As I wrote earlier, with a bit of advance planning you could have avoided some of the reporting requirements. A proper trust created by a US person would likely have entailed filing form 3520, which is not nice, but your arrangement doesn't seem to require it:
Instructions for Form 3520 (2008)
A child's trust fund might:

Reportable Event
A reportable event includes:
1. The creation of a foreign trust by a U.S. person.
2. The transfer of any money or property, directly or indirectly, to a foreign trust by a U.S. person, including a transfer by reason of death. This includes transfers that are deemed to have occurred under sections 679(a)(4) and (5). 

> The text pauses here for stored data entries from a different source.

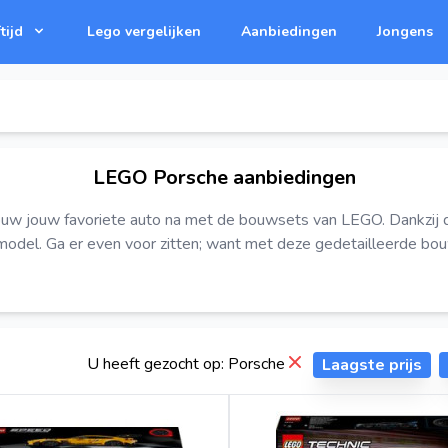
tijd
Lego vergelijken
Aanbiedingen
Jongens
LEGO Porsche aanbiedingen
ouw jouw favoriete auto na met de bouwsets van LEGO. Dankzij 
model. Ga er even voor zitten; want met deze gedetailleerde bouws
Dismiss
U heeft gezocht op: Porsche
Laagste prijs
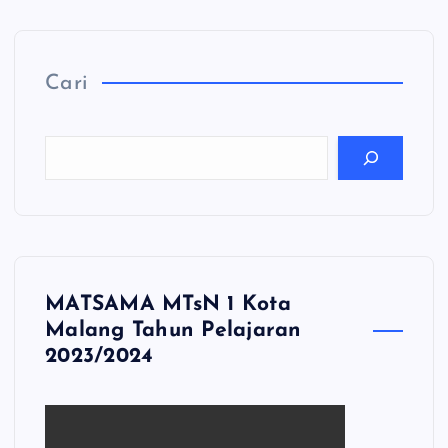
Cari
MATSAMA MTsN 1 Kota
Malang Tahun Pelajaran
2023/2024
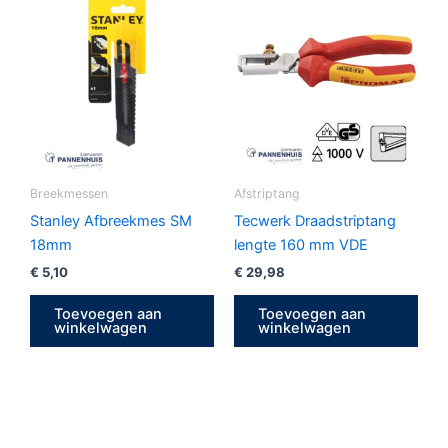
Breekmessen
Afstriptang
Stanley Afbreekmes SM
Tecwerk Draadstriptang
18mm
lengte 160 mm VDE
€
5,10
€
29,98
Toevoegen aan
Toevoegen aan
winkelwagen
winkelwagen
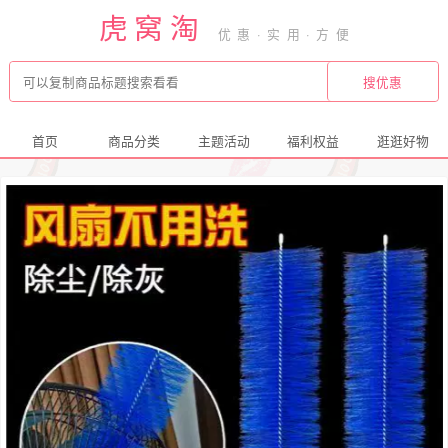
虎窝淘
首页
商品分类
主题活动
福利权益
逛逛好物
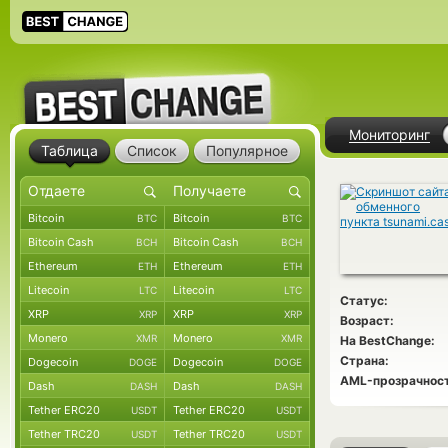
Мониторинг
Таблица
Список
Популярное
Bitcoin
Bitcoin
BTC
BTC
Bitcoin Cash
Bitcoin Cash
BCH
BCH
Ethereum
Ethereum
ETH
ETH
Litecoin
Litecoin
LTC
LTC
Статус:
XRP
XRP
XRP
XRP
Возраст:
Monero
Monero
XMR
XMR
На BestChange:
Страна:
Dogecoin
Dogecoin
DOGE
DOGE
AML-прозрачност
Dash
Dash
DASH
DASH
Tether ERC20
Tether ERC20
USDT
USDT
Tether TRC20
Tether TRC20
USDT
USDT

3. The death of a citizen or resident of the United States if:
The decedent was treated as the owner of any portion of a foreign trust under the grantor trust rules or
Any portion of a foreign trust was included in the gross estate of the decedent.

Penalties
A penalty generally applies if Form 3520 is not timely filed or if the information is incomplete or incorrect. Generally, the penalty is:
35% of the gross value of any property transferred to a foreign trust for failure by a U.S. transferor to report the transfer,
35% of the gross value of the distributions received from a foreign trust for failure by a U.S. person to report receipt of the distribution, or
5% of the amount of certain foreign gifts for each month for which the failure to report continues (not to exceed a total of 25%). See section 6039F(c).